「サメに磁石」が、漁業におけるサメ保護の決め手になるかもしれない。
新たな研究によると、磁石にはサメやエイを遠ざける効果があり、漁業用の餌を入れたカゴにこうした魚が間違ってかかってしまうのを防げるようになるという。
「あまりにうまく行ったので驚きました」と言うのは、オーストラリア、ニューカッスル大学の海洋生態学者で、学術誌「Fisheries Reseach」に論文を発表したビンセント・ラウール氏だ。
サメの頭部の前方には、獲物の筋肉の収縮によって生じる微弱な電流を感知する器官がある。(参考記事:「ホホジロザメ、ロボットカメラを襲う」)
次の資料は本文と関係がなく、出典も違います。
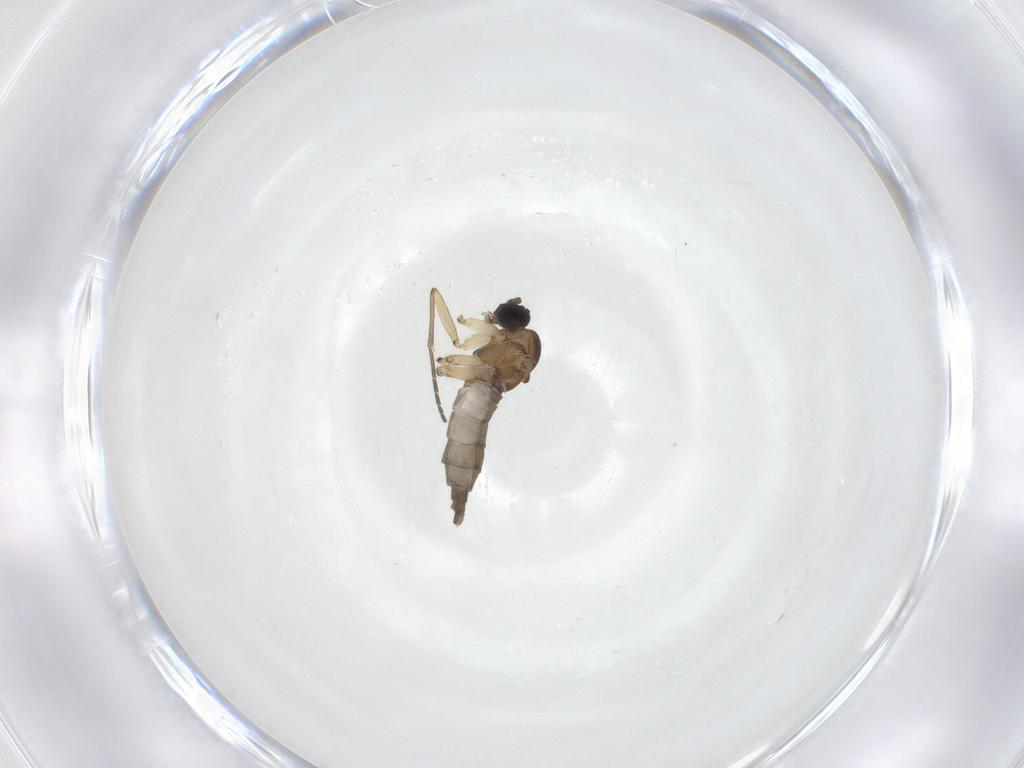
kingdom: Animalia
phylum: Arthropoda
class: Insecta
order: Diptera
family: Sciaridae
「サメは基本的に、餌が見えなくても、匂いがしなくても、そのありかを感知できます」とラウール氏は言う。(参考記事:「サメが広大な海を回遊できる理由が明らかに」)
強力で不自然な磁場、つまり磁石は、サメのこの感覚を混乱させる。ラウール氏はこれを「ドアをあけた途端に強烈な悪臭に見舞われるようなもの」だと言う。「私たちが知るかぎり、動物にとっては非常に不快な刺激です」
サメが近づかないようにできるかどうかを検証するため、研究チームは、餌を詰めた漁業用のカゴの入り口付近に、長さ約8cmの棒磁石を取り付けた。冷蔵庫に貼る磁石とたいして変わらない長さだが、厚みがあり、ずっと強力な磁石だ。
シドニーの北にあるホークスベリー川河口の商業漁船は、こうしたカゴを使ってゴウシュウマダイやオーストラリアキチヌを獲っている。だが、カゴに入っている餌は、シロボシホソメテンジクザメやポートジャクソンネコザメ、アラフラオオセ(これもサメ)のほか、ときにシビレエイも引き寄せてしまう。ラウール氏によると、この漁では、望まないサメとエイが全漁獲量の10%を超えるという。(参考記事:「衛星で漁船を追跡、なんと海面の55%超で漁業が」)
サメはふつう、カゴに入っても死なないが、ストレスを受けて消耗してしまうため、漁師が海に放してもすぐに大型のサメやその他の魚の餌食になってしまう。サメは漁の損益にも影響する。サメがカゴに入らなければ、その分、ゴウシュウマダイが入れるからだ。